Orizzonte

Sono a letto da tre giorni; brucio. Tre giorni di temporali a Parigi, e nemmeno una goccia che riesca ad alleviare il mio bruciore. Abdel mi rinfresca la fronte e gli occhi con un guanto di spugna; aspetto. Di tanto in tanto, lo intride d’acqua fresca e lo appoggia, piegato, contro il mio collo, nel punto in cui pulsa l’arteria. Paziento con questa cadenza.

La notte di sabato non ho dormito; i fari delle macchine sul soffitto battevano il tempo.

Una grossa mosca è venuta a distrarmi; c’è stato come un cambio d’atmosfera: prima e dopo la mosca. Avrei voluto altre mosche a distrarmi, ma prima e dopo quella non ce ne sono state più. Ai nostri giorni non ci sono più le mosche che sbattono contro i vetri, che si posano per pochi secondi da qualche parte e ricominciano il loro ronzio. Quella lì ha fatto un solo volo; ho atteso disperatamente che tornasse.

L’oscurità prende piede; i contorni sfumano, il corpo fluttua dentro il suono del letto che ondeggia. Il bruciore ha invaso questo letto all’infinito. Mi ricordo la dolcezza del suo corpo e delle sue lenzuola. Ho chiuso i miei occhi rossi, la gola serrata, le contrazioni disturbano il ritmo del letto e del gatto. Non ci sono più lacrime a stordirmi. Immagino la sbarra di metallo che ho nel collo e che unisce questo corpo naufragato, insopportabile, a questa testa che non vuole più dormire. Non ripensare al passato; trovare un’immagine fresca che si fissi dietro le mie palpebre. Sempre Béatrice. Giro la testa dal lato dove sarebbe dovuta essere. Le orecchie ronzano nel silenzio; si sente un battito del cuore. Niente sonno, niente riposo. Sogno gli ultimi secondi della mia caduta, avrei dovuto… Devo concentrarmi sui miei figli. Il resto è una speranza dolorosa; resistere. Non addormentarsi per sempre. Aspettare l’infermiera del mattino.

Domenica Abdel m’ha svegliato all’una. Pensava che non respirassi più.

Un amico che non vedevo da vent’anni s’è invitato a pranzo. Vent’anni, o ieri, è lo stesso.

Bisogna aspettare.

I vietcong hanno seppellito vivo mio zio François, missionario in Vietnam. Hanno lasciato fuori solo il collo e l’hanno torturato finché non è morto. Come me, era paralizzato, ma lui era tenuto al fresco dal mucchio di terra. Era solo la testa a bruciargli. S’è isolato nella preghiera. Io aspetto che il cielo mi cada addosso.

L’amico è arrivato, come quelli passati questi ultimi tre giorni, come le telefonate a cui non ho risposto.

È andato via, dopo avermi ricostruito i suoi ultimi vent’anni senza che io dicessi una parola.

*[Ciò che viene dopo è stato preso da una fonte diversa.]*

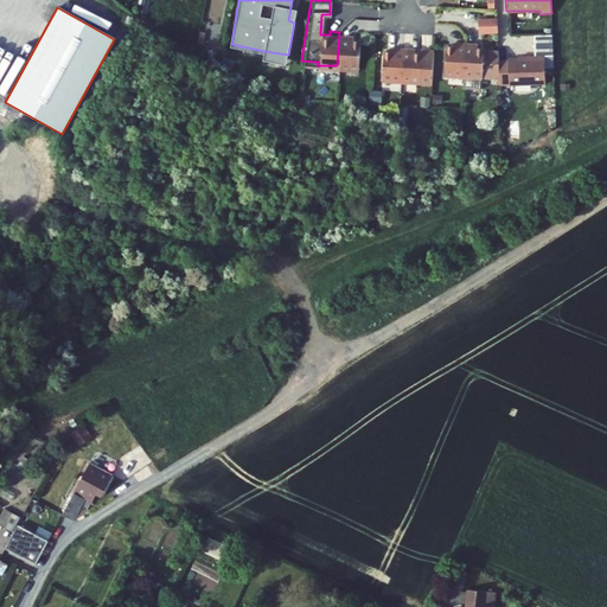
[(494,29),(494,16),(475,17),(475,30),(494,29)]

Non sapeva che altro dire; c’erano giorni della sua vita che prendevano minuti interminabili e poi liquidava un anno in pochi secondi.

Resto tutto serio in fondo al mio letto.

Oggi è passato Marc, il kinesiterapeuta; non ho nemmeno seguito i movimenti che faceva a questo corpo inerte. Ha cercato di farmi ridere.

Alain de Polignac, principe amico, mi ha raccontato la Champagne. Non me la ricordo più.

Abdel mi ha acceso una sigaretta. Il bruciore nei polmoni è una delizia.

La frescura dell’acqua del torrente di Vizzavona, sopra Ajaccio, m’invade come quando ci bagnavamo, bambini, o più tardi, nudi, con Béatrice. Il bruciore e la morsa del freddo si confondono.

Aspetto l’oscurità.

Col passare dei giorni e delle settimane, ho perso il filo della memoria, il passato s’è appiattito. È inerte, come me.

Il brioso, l’irrequieto, l’ambizioso, il goloso, non ha più voglia. Colpa mia. L’ho ucciso. Il futuro non può essere che peggiore. Nessun’altra donna mi stringerà tra le braccia. Io sono brutto, lei se n’è andata. Staccate la spina! Non chiedetemi niente, non ho più la forza.

Il corpo non reagisce più. 34 gradi di temperatura, sessanta di pressione. Alzo la testa, giro lo sguardo. Di tanto in tanto le infermiere cercano di farmi una doccia. Lì sprofondo nel buio. Non voglio più uscire.

Sono a letto. L’allergia mi divora di nuovo il viso. Ascolto la mia stazione radio preferita, le Variazioni Goldberg, meravigliose.

Se finisco di raccontare questa storia forse è perché c’è una donna al mio fianco e ho ritrovato il mio secondo fiato. La sua presenza mi riporta nel mondo degli umani.

Devo essere ricoverato. Al risveglio ho già freddo.